The CN will be in Centerburg, Danville, East Knox, and Fredericktown high schools.
“It is junior- and senior-oriented for non-traditional, non-college bound juniors and seniors. That middle 40% who are not interested in the military and who could have very well become lost,” Youtkas explained. “This career navigator aligns the students in those categories with employers locally, and now we have a very real product to present to employers.”
“We have needs here in Knox County. Let's figure out how we can parlay those local talents into those careers,” Harris added. “There's often an unspoken reluctance to consider the Knox County Career Center and trades in general. That reluctance may affect some students.”
The Mount Vernon School District has elected not to participate in the program.
“While we support the concept of the Career Navigator position and commend the ESC and the Knox Area Development Foundation's creation of such a position, we have been developing a student success plan with a career focus,” said Mount Vernon superintendent William Seder. “One of our goals is to establish a 'College and Career Passport' beginning in middle school and progressing through graduation. We believe it is important to meet individually with every student at periodic intervals to review their individual passports.
“While we have included many of the components of the career navigator position, we didn't feel that one person serving four county schools and Mount Vernon would have been able to meet all of our needs,” he continued. “It would be our hope that we could collaborate with this position to share best practices to serve our students now and into the future.”

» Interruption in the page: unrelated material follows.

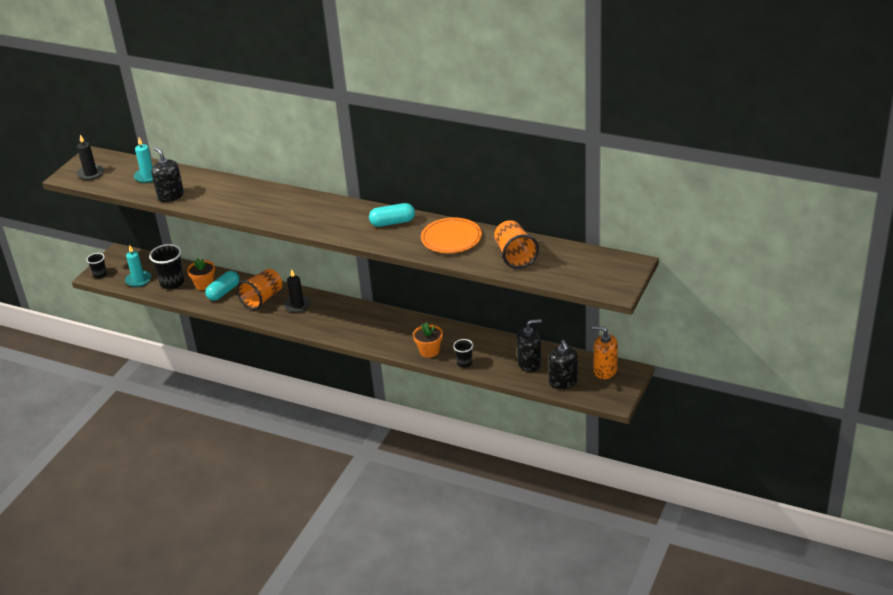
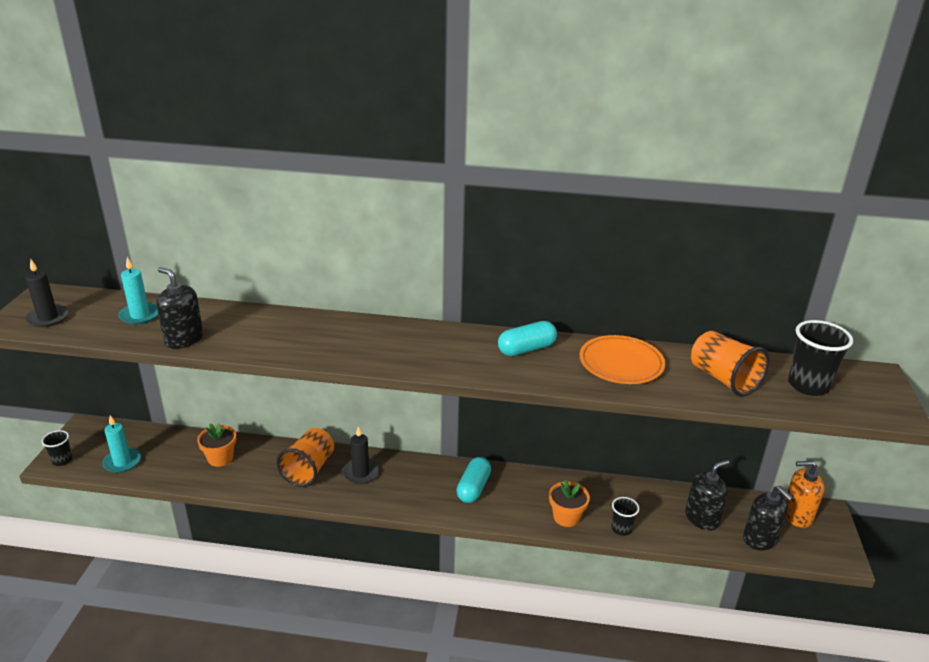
camera: 20 degrees left, 5 degrees down
(172, 283) = (173, 461): black cup -> black cup (808, 385)
(223, 292) = (251, 466): turquoise capsule -> turquoise capsule (473, 488)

Harris said that the Knox County Career Center is doing a fantastic job with freshmen and sophomores. As graduation approaches, however, the CN can reintroduce the idea of trades for students who previously passed on the career center but have not yet decided what they'll do after graduation. Guidance counselors previously filled this role, but it has fallen by the wayside with the focus on testing and state standards.

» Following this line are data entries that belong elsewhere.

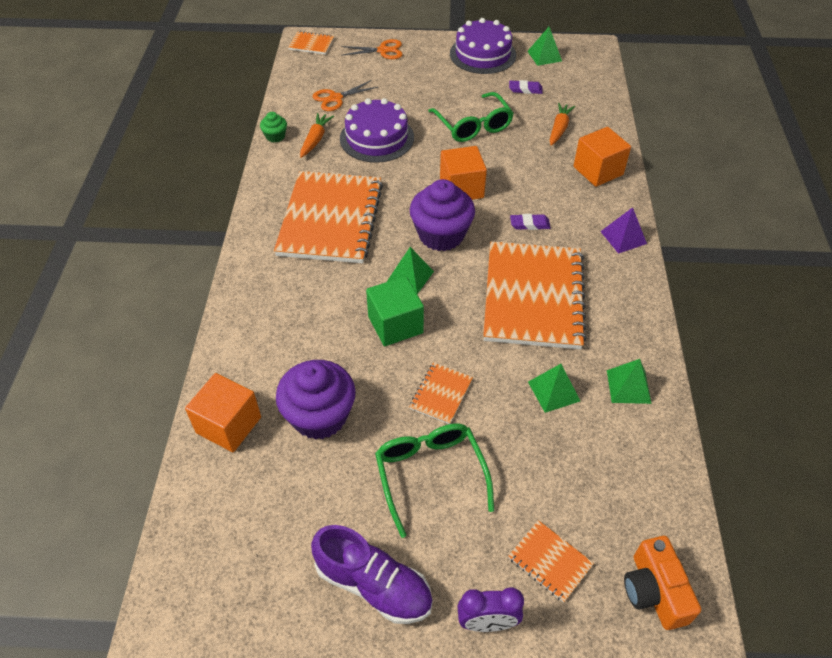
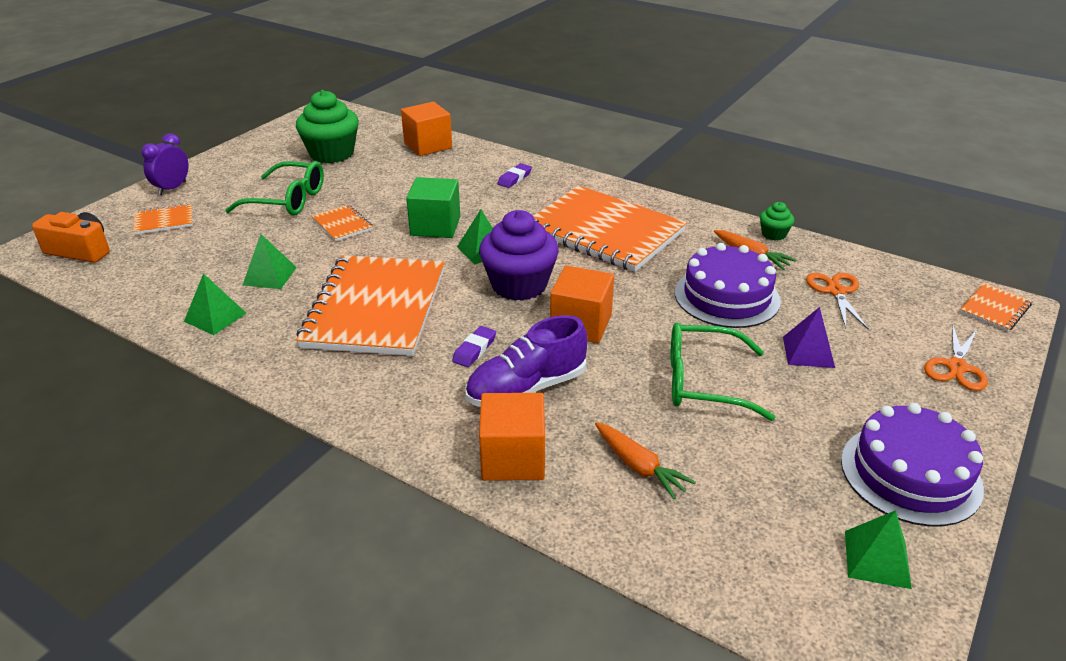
camera: 120 degrees right, 15 degrees down
(301, 510) = (332, 154): none -> green cupcake
(319, 416) = (391, 175): purple cupcake -> none
(373, 584) = (252, 163): purple shoe -> purple shoe (526, 388)
(525, 89) = (771, 478): purple eraser -> purple eraser (514, 178)
(533, 297) = (376, 308): orange notebook -> orange notebook turned 60 degrees clockwise
(623, 237) = (377, 414): purple pyramid -> purple pyramid (808, 352)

On the employer side, the CN will determine the availability of intern and externships, direct-hire opportunities, and age requirements for employment. Students will tour local worksites to experience firsthand modern working environments.
“Manufacturing is not the dirty shop floor from past days,” Harris said. “These are immaculate settings.”
“The Career Navigator will be working from employer specifics,” Youtkas said. “The employer tells the Career Navigator the needs and will invest in tours and education to increase student awareness.”
The CN position also links employers and the WorkDev alliance. As employers' needs become evident, such as the current need for students to be able to do math and work with the metric system, the CN will relay that information to WorkDev. In turn, the WorkDev team will relay the needs to school districts.
“We share the information, and it's up to the recipient to do something with it,” Harris said. “But at least now we have a voice.”